### Data in this exercise:
┌────────

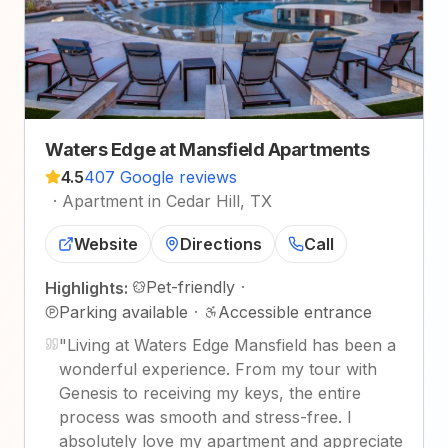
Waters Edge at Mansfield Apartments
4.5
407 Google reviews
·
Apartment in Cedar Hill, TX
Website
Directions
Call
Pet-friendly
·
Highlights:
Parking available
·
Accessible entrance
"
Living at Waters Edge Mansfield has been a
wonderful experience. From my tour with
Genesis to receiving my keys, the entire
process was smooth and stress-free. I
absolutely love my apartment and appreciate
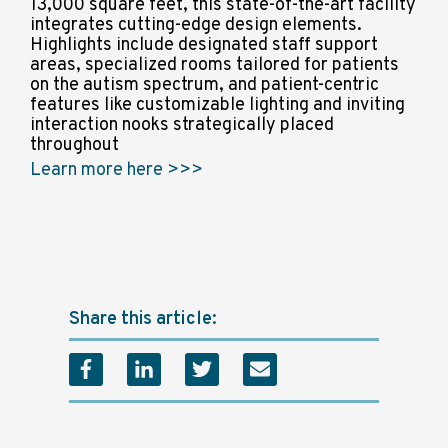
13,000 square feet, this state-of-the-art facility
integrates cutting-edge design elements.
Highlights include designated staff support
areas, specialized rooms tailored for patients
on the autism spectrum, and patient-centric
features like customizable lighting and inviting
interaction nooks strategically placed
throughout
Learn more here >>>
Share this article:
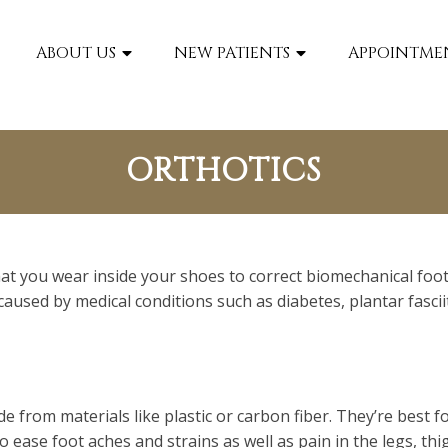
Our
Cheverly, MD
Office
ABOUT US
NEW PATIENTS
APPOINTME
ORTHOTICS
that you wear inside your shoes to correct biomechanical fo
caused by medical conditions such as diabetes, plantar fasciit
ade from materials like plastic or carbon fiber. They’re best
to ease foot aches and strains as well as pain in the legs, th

└────────
┌────────

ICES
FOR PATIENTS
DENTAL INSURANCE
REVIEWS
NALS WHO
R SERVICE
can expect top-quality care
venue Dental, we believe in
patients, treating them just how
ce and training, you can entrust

└────────

### Task instructions:
Above are some records. Reproduce the lines from the one with "Waters Edge at Mansfield Apartments" down to the one with "to ease foot", keeping both, and leave every picture out.

### Solution for this task:
Waters Edge at Mansfield Apartments
4.5
407 Google reviews
·
Apartment in Cedar Hill, TX
Website
Directions
Call
Pet-friendly
·
Highlights:
Parking available
·
Accessible entrance
"
Living at Waters Edge Mansfield has been a
wonderful experience. From my tour with
Genesis to receiving my keys, the entire
process was smooth and stress-free. I
absolutely love my apartment and appreciate
13,000 square feet, this state-of-the-art facility
integrates cutting-edge design elements.
Highlights include designated staff support
areas, specialized rooms tailored for patients
on the autism spectrum, and patient-centric
features like customizable lighting and inviting
interaction nooks strategically placed
throughout
Learn more here >>>
Share this article:
Our
Cheverly, MD
Office
ABOUT US
NEW PATIENTS
APPOINTME
ORTHOTICS
that you wear inside your shoes to correct biomechanical fo
caused by medical conditions such as diabetes, plantar fasciit
ade from materials like plastic or carbon fiber. They’re best
to ease foot aches and strains as well as pain in the legs, th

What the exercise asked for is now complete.